### Excerpted records
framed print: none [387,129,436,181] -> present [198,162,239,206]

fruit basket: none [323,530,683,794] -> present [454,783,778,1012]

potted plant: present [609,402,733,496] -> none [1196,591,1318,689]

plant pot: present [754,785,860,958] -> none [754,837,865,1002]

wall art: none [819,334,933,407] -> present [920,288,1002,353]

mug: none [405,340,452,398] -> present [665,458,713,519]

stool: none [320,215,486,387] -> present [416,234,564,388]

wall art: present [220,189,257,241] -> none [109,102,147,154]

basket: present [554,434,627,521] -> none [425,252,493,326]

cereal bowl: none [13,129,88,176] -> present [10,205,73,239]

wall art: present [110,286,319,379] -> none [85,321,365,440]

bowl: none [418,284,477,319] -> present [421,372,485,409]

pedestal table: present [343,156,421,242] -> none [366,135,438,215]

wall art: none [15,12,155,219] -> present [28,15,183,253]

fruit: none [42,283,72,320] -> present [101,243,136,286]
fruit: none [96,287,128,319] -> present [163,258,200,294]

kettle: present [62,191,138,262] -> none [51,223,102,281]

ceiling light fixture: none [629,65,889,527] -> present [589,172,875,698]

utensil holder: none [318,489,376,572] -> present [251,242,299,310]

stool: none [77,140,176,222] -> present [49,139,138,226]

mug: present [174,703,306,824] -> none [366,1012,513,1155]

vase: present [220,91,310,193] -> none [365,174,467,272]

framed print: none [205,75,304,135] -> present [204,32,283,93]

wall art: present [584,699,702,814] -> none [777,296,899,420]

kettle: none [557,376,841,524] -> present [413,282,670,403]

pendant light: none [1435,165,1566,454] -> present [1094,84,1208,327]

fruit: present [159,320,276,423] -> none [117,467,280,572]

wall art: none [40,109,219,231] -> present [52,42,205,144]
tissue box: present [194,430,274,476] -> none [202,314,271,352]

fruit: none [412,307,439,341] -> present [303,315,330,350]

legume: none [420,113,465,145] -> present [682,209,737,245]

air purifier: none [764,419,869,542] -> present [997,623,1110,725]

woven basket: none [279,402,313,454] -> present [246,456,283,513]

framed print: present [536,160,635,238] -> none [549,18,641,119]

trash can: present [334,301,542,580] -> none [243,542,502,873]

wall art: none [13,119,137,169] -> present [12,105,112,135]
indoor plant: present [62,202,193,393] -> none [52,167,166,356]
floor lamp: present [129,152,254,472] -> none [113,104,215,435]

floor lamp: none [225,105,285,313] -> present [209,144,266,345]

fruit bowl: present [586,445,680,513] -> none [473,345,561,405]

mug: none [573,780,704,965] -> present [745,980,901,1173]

### Work instruction
Lines from the start of the records through the one containing "mug: present [174,703,306,824]" are what should be retyped, exactly and in full, both ends included.

### Reply
framed print: none [387,129,436,181] -> present [198,162,239,206]

fruit basket: none [323,530,683,794] -> present [454,783,778,1012]

potted plant: present [609,402,733,496] -> none [1196,591,1318,689]

plant pot: present [754,785,860,958] -> none [754,837,865,1002]

wall art: none [819,334,933,407] -> present [920,288,1002,353]

mug: none [405,340,452,398] -> present [665,458,713,519]

stool: none [320,215,486,387] -> present [416,234,564,388]

wall art: present [220,189,257,241] -> none [109,102,147,154]

basket: present [554,434,627,521] -> none [425,252,493,326]

cereal bowl: none [13,129,88,176] -> present [10,205,73,239]

wall art: present [110,286,319,379] -> none [85,321,365,440]

bowl: none [418,284,477,319] -> present [421,372,485,409]

pedestal table: present [343,156,421,242] -> none [366,135,438,215]

wall art: none [15,12,155,219] -> present [28,15,183,253]

fruit: none [42,283,72,320] -> present [101,243,136,286]
fruit: none [96,287,128,319] -> present [163,258,200,294]

kettle: present [62,191,138,262] -> none [51,223,102,281]

ceiling light fixture: none [629,65,889,527] -> present [589,172,875,698]

utensil holder: none [318,489,376,572] -> present [251,242,299,310]

stool: none [77,140,176,222] -> present [49,139,138,226]

mug: present [174,703,306,824] -> none [366,1012,513,1155]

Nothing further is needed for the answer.